Unlike the small and big puppets that are meant to be used against a white background at night to project shadows, color puppets are for daytime performances, said Kok Thlok company Director Eang Hoeun.

For color puppet performances, he said, “the background must be black or red-black fabric…to better see the puppets’ colors.”

Moreover, it requires natural lighting instead of the direct white light needed for shadow puppetry, Mr Hoeun said.

But the main challenge in staging a color puppet show is that it is performed as a drama with costumed actors singing and speaking while holding puppets that portray the characters they play, company member Khuon Vuthy said.

“It’s very difficult because performers must move in a certain way and at the same time perform [classical] dance movements, sing and act” with appropriate emotion, he said.

And since the oval-shaped puppets are of a size halfway between the small and large shadow puppets, they are fairly big objects to handle. They are also beautiful, paint­ed in traditional Cambodian style, with each character standing against intricate, chiseled backgrounds in an array of colors.

※

### [Aim]
Resume the article on Cambodian color puppet performances, picking up right after its final sentence. The listing below comes from a separate source unrelated to the color puppet article.

### [Provided data]
※

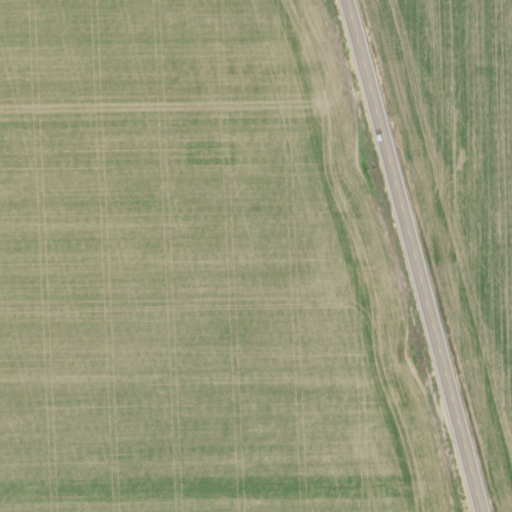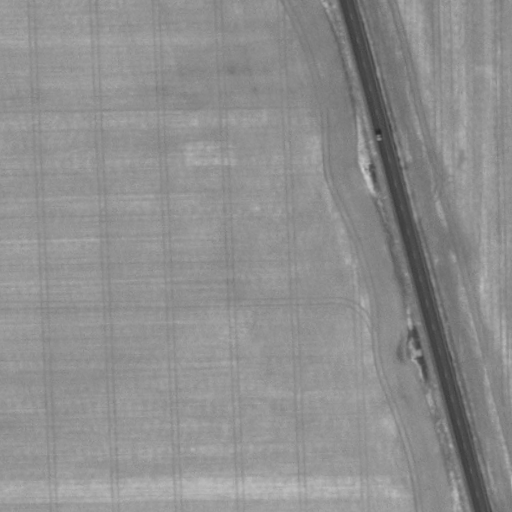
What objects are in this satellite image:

※

### [Exercise response]
According to Mr Tum Kravel who has written several books on the subject, color puppets are the most recent form in the country’s leather-puppet tradition, developed within the last 500 years.

The tradition of large shadow puppets, by contrast, goes back to the Angkorian era and focuses exclusively on tales from the Reamker. Small shadow puppet theater goes back even further: Some pre-Angkorian sculptures depict women handling small puppets, Mr Kum Kravel said.

The show, which will include more than 20 performers, is being produced by Amrita Performing Arts in partnership with Cambo­dian Living Arts and the Ministry of Culture, which has supplied the large puppets.

Performances start at 7 pm; ad­mission is by donation at people’s discretion.